§ **Dataset records**:
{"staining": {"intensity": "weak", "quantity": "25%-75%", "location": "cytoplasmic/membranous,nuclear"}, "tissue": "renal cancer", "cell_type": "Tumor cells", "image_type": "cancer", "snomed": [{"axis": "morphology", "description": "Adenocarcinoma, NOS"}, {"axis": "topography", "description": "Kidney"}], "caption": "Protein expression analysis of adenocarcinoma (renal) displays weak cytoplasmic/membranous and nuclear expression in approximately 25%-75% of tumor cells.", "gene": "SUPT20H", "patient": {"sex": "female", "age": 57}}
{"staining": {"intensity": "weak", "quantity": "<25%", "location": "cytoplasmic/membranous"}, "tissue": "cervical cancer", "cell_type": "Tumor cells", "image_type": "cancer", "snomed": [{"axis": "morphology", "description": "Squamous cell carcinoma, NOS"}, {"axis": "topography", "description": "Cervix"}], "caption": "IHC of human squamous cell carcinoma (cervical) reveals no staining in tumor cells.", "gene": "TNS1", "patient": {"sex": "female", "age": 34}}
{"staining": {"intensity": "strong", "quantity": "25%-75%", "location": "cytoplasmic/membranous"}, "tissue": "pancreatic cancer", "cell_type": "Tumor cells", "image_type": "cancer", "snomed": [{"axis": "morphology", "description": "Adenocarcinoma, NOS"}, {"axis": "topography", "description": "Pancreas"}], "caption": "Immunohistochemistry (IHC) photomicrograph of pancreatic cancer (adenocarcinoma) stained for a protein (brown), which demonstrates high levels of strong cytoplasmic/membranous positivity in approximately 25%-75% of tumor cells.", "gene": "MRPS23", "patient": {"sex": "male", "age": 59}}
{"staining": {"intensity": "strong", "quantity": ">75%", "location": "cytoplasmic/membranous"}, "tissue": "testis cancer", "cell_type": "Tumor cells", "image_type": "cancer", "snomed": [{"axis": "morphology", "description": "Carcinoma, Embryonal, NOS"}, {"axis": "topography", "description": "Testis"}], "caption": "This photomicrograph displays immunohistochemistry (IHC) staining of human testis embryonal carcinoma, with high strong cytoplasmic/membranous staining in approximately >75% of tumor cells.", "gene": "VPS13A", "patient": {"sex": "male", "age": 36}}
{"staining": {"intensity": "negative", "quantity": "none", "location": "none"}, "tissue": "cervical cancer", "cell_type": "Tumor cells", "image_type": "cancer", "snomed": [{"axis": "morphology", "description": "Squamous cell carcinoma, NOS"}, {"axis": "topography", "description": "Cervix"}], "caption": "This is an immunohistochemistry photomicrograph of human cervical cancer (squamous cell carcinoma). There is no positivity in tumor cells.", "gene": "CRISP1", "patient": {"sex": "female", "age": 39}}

§ **Problem to work on**:
For the word "cervical", count the lines of the data that contain it and give only the count.

§ **Task output**:
2